Please pick up the MPI message buffer proposal below right after its last line and continue it, leaving the entries that follow it aside.

## Document extract:
▬▬▬

Different async mechanism: MPI message buffer #111

csegarragonz · 2021-06-10T14:22:07Z

Problem

Current thread pool is shared among all ranks. Thus, any thread in the pool may perform send/recv in lieu of any other rank in the host. This has several problems:

Increases the number of thread-local endpoint arrays.
Throws EADDRINUSE errors when the main thread and a pool-worker thread try to recv from the same rank (into the same rank as well).
In general, it breaks the point-to-point thread-local semantics desirable for MPI.
Lastly, send/recv are very lightweight methods. One could argue that running them in separate threads is an overkill.

In line 327 here I introduce a test that breaks the current semantics.

Solution

Remove the thread pool. Keep track of async messages that we expected to receive per (sendRank, recvRank) and perform batch reads in blocking calls.

Rely on ZeroMQ's asyncrhonous API. In particular, on the poll call, that blocks until it has received at least one message (but does not actually call recv). I.e. it polls the underlying receive buffers.
After having thought through it, I think we don't need polling (which is used to multiplex input sockets) but just recv-ing enough times according to our protocol.

We assume that the MPI application expects to recv messages in the order it issues recv/irecvs. This is, if the application issues irecv, irecv, and recv, then the 3rd message entering our network buffer will correspond to the recv, and not to any of the irecv even in this case:

/* SENDER */
send(msg1);
send(msg2);
send(msg3);

/* RECEIVER */
int id1 = irecv();
int id2 = irecv();

// third message in buffer
msg_t msg3 = recv();

// second message in buffer
msg_t msg2 = await(id2)
// first message in buffer
msg_t msg1 = await(id1)

This is the case for OpenMPI tag-less (tested), note that we don't support tags.

Detail on the implementation

We introduce a thread local unacknowledged message buffer (UMB). There is one per rank-to-rank channel local to the host. Each host has localRanks * worldSize such channels.

It stores messages that have been received, but not claimed, or claimed but not received.

The struct prototype is:

struct UMB {
    // List of claims
    std::list<int> ids;
    // List of messages
    std::list<msg_t> msgs;

    // How many claims have no matching message
    int pendingIds() {
        return std::max<int>(0, ids.size() - msgs.size());
    }
};

There are three methods that modify UMB: recv -> msg, irecv -> id, await(id) -> msg. All are executed by the same thread so we need no locks. I include the pseudo-code for each:

irecv: receive a message asynchronously.

int irecv()
{
    int id = generateId();
    UMB.ids.push_back(id);
}

recv: recv a message synchronously (block until we receive it)

msg_t recv()

▬▬▬

## Data section:
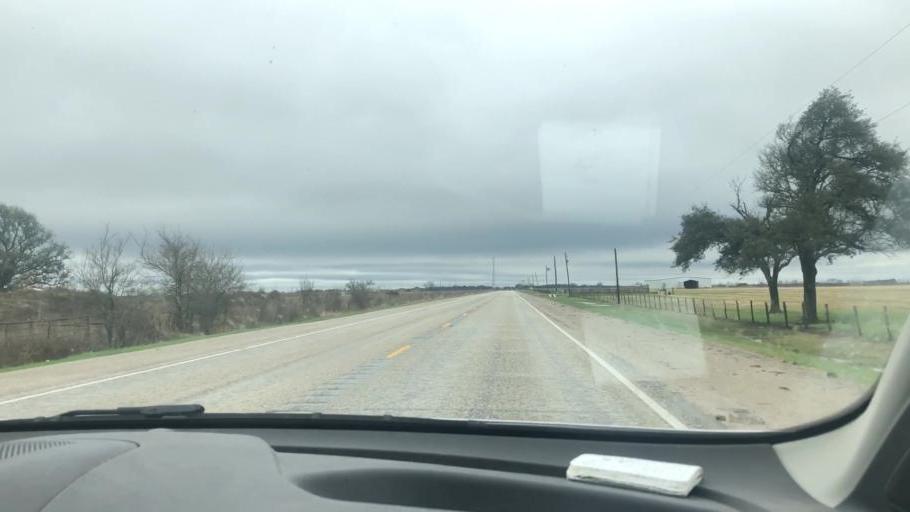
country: US
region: Texas
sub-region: Wharton County
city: Wharton
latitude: 29.2447
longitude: -96.0445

▬▬▬

## Result for this exercise:
{
    return recvBatchReturnLast(pendingIds() + 1);
}

await(id): wait until irecv with id has finished (i.e. msg has arrived)

msg_t await(id)
{
    // Await comes after irecv
    auto index = UMB.ids.find(id);
    assert(index != UMB.ids.end());

    // We assume that awaits can happen in a different order than `irecv`s,
    // that's why we can't use queues in the UMB in the first place, as here
    // we may want to pop an element in the middle of the list
    assert(UMB.msgs.size > index);
    auto it = std::advance(UMB.msgs.begin(), index);
    if (*it != nullptr) {
        msg_t toReturn = *it;
        // Remove ids and message from lists
        UMB.msgs.erase(it);
        UMB.ids.erase(index);
        return toReturn;
    } else {
        // Receive enough messages to get to our index
        return recvBatchReturnLast(index);
    }
}

Lastly, here's the auxiliary method to poll until a certain number of messages have arrived our inbound network sockets (ZeroMQ's):

msg_t recvBatchReturnLast(int numMsgToRecv)
{
    // First we receive all messages for which there is an id but no msg
    // i.e. `irecv`'s that happened before our `recv/await`.
    for (int i = 0; i < numMsgToRecv - 1; i++) {
        if (UMB.isLocal) {
            msg_t msg = localQueue.dequeue();
        } else {
            msg_t msg = socket.recv();
        }
        UMB.msg.push_back(msg);
    }

    // This is the message we are interested in returning
    msg_t toReturn = socket.recv;
    // Note that there may be other messages ready to be acknowledged in the
    // underlying buffer, but adding them to the UMB may add messages that 
    // correspond to standard `recv` and not `irecv`.

    return msg;
}

Possible pitfalls

Is this slowing our fast path down?
Can a slow recv be stuck behind a irecv that never appears?
- No. According to our assumptions, all irecv sends need to be done before the recv send, if recv happens after those irecv.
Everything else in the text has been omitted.